SBF seems to automatically want to introduce the philosophical whenever he sees Cofty present a position.
Very true. However, philosophy is, at it's core, thinking about what we think, how we think about those things and why. It's a way to understand why we think what we do and see if there is a way to improve that. It's not mystical, it's not obfuscation, it's not even esoteric in the generic sense, it only becomes esoteric with the subject matter we are applying philosophy to is an esoteric subject matter. We could apply it to baking a cake, writing music or investigating the nature of reality.
Interestingly, philosophy emphasizes critical thinking, reason, logic and rationality. It absolutely allows for assumptions, in fact it requires them in many cases. Having said that, as with everything, the proof of the pudding is in the eating of it. If the assumptions are demonstrably false or unprovable, then the end result of the thinking is either unprovable, wrong, or right for the wrong reasons.

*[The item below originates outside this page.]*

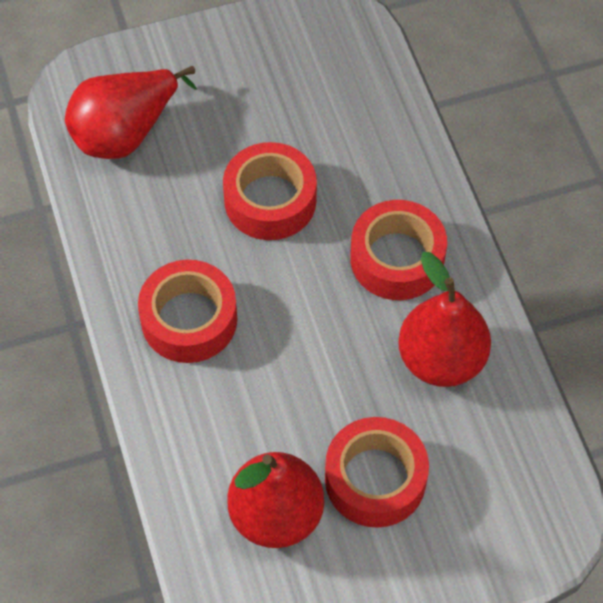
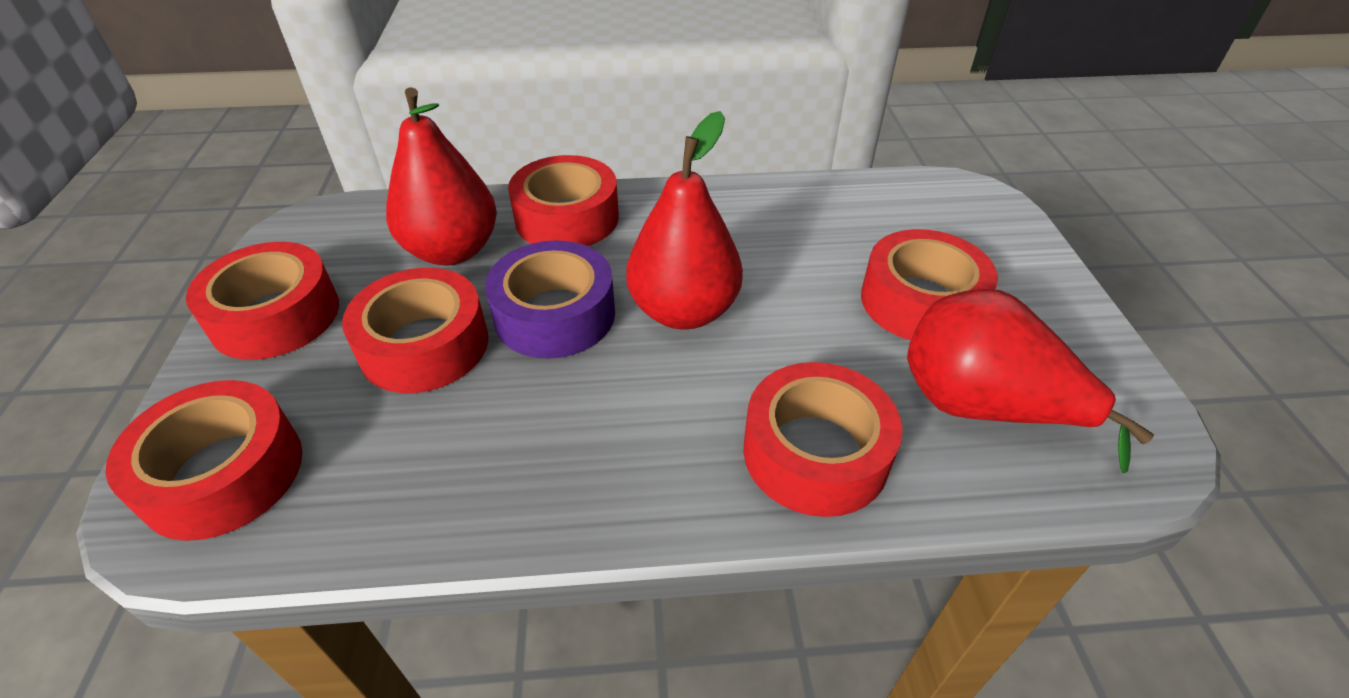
purple tape: 0 -> 1
red tape: 4 -> 6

In this case, philosophy is being used as cudgel, not as a tool. Mixing up of materialism and naturalism, making statements about incorrect assumptions, using biased sources interested in proving a point (that themselves use bad logic and incorrect assumptions) as legs of the logic stool (let the reader use discernment) are absolutely the wrong way to go about philosophy.
It reminds me of Mortimer J. Adler's book, "How to Think About God", in which he claimed he could absolutely use a philosophical argument to prove the existence of God, you know, allowing for multiple unprovable assumptions required to make his logic work and rejecting any argument that showed the flaws.